For inquiries on the synthesis of HLA class I tetramers, please contact
Erik Manting (Ph.D.)


Department of Clinical Viro-Immunology

Plesmanlaan 125

1066 CX Amsterdam

The Netherlands

Tel: +31 20 512 3261 / 3310 (Fax)

Email: e_manting@clb.nl

Fig. 1. Synthesis of HLA class I tetramers. A) HLA subunits are expressed in E. coli as inclusion bodies. B) Purified inclusion bodies are dissolved in 8 M urea. C) Subunits are mixed and refolded in buffer containing excess peptide. D) Refolded HLA-peptide complexes are biotinylated and bound to fluorescently labelled streptavidin.
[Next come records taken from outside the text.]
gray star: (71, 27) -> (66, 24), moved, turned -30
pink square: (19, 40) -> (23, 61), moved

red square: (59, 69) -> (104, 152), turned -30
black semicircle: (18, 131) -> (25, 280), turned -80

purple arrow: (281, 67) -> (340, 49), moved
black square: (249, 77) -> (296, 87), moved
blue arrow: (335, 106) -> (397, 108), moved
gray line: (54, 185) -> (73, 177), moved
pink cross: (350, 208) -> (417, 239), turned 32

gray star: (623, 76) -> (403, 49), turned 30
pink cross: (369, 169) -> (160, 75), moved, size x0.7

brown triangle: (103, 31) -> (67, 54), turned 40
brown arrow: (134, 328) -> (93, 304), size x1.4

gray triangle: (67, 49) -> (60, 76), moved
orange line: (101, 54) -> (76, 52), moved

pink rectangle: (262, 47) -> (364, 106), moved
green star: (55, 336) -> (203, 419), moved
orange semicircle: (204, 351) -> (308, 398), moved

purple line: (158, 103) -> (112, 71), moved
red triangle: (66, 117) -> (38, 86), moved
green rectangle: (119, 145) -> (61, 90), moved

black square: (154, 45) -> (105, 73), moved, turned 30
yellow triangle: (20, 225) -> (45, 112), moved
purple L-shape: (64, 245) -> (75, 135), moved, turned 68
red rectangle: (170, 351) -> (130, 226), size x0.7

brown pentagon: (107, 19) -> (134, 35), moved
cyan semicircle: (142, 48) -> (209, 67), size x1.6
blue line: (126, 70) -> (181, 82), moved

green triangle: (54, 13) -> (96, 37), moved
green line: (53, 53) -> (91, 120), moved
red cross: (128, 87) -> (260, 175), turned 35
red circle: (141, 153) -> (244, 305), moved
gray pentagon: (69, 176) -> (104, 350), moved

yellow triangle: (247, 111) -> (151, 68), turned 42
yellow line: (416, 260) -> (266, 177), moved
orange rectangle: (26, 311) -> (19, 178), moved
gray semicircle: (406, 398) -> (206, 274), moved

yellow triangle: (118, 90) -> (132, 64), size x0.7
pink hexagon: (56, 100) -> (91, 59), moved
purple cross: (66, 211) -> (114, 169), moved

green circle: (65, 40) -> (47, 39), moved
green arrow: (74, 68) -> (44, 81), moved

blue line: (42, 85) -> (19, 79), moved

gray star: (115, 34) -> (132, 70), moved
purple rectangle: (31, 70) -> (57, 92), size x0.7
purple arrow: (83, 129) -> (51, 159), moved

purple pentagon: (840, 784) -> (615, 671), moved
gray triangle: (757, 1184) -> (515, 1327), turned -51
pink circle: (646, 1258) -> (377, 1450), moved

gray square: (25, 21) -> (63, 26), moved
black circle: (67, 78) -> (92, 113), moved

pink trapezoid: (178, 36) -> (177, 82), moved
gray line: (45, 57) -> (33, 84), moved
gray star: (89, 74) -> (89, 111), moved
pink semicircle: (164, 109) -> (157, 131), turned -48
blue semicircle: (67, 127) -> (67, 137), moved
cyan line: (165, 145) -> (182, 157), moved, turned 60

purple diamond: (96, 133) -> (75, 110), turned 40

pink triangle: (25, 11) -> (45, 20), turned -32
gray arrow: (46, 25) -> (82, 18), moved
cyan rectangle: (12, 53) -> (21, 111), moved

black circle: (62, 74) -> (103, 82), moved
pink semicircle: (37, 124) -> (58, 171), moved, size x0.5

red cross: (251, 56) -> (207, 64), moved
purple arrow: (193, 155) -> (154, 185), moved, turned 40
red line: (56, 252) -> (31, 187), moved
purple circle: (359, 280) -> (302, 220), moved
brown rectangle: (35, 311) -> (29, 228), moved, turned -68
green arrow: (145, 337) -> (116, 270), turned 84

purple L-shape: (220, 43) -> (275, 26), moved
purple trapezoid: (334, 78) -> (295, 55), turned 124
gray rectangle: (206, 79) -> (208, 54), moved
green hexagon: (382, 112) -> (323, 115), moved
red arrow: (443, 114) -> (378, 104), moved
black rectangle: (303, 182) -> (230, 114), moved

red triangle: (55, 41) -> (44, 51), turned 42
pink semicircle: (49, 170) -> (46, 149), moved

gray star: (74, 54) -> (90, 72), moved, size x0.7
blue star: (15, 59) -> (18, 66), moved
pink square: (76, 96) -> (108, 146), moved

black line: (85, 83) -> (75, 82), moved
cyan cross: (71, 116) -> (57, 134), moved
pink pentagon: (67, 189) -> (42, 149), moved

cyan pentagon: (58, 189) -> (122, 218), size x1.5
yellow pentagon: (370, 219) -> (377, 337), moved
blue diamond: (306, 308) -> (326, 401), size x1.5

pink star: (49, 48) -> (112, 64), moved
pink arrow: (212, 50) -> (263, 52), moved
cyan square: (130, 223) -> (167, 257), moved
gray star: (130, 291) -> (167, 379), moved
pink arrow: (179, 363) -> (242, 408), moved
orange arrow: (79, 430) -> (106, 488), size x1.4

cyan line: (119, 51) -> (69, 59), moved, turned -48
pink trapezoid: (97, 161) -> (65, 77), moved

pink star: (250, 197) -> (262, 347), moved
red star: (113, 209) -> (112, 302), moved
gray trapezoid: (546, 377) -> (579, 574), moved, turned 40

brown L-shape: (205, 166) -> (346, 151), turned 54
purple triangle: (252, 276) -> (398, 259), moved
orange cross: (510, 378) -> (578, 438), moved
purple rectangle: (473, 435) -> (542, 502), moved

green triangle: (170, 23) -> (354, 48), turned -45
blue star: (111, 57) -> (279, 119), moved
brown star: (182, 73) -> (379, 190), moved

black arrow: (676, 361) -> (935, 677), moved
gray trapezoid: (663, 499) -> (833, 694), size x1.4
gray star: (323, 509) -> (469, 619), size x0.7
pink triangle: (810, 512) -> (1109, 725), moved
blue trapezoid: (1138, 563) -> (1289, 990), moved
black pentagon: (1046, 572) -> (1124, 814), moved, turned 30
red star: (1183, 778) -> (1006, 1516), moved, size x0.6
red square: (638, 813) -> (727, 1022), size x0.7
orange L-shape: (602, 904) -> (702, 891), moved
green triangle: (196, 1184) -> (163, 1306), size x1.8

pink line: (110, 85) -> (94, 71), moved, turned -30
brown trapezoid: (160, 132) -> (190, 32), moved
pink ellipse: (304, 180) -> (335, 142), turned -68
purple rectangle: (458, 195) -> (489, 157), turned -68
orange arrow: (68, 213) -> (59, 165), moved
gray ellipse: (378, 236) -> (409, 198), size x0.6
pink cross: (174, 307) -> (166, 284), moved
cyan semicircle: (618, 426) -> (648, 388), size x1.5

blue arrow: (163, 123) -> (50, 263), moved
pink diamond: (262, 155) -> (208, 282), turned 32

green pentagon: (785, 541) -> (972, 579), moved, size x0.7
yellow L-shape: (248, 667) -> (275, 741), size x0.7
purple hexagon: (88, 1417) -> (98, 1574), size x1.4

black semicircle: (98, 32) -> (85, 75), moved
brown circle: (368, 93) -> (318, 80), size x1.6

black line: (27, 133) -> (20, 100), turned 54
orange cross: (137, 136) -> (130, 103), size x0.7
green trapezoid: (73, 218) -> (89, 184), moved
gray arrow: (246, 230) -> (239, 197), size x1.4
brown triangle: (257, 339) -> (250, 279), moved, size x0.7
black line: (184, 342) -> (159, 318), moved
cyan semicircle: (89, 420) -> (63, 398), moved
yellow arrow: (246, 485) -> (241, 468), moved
Fig. 2. Tetramer staining of HIV-specific CD8+ cells in an HIV-infected individual.

A) Phycoerythrin (PE)-labelled tetramers of HLA-A*0201 and an HLA-A*0201 restricted peptide (SLYNTVATL, Gag 77-85) were used to stain lymphocytes present in PBMC of the HLA-A2-matched donor. Note that tetramer staining occurs only with CD8+ cells, stained with a tricolor-labelled monoclonal antibody against CD8.

B) Longitudinal analysis of the tetramer staining () in relation to viral load () and CD4+ T cell counts () (adapted from Ogg et al., J. Virol. 73: 9153-9160).

Fig. 3. Complementary information is obtained by combining tetramer staining with functional assays like IFN-gamma Elispot. Especially in HIV+ patients, circulating antigen-specific T cells may be dysfunctional, and in HIV infected individuals suffering from EBV-related non-Hodgkin lymphoma we found declining functional EBV-specific CD8+ T cells, rather than lower numbers of T cells stained with tetramers containing EBV peptides.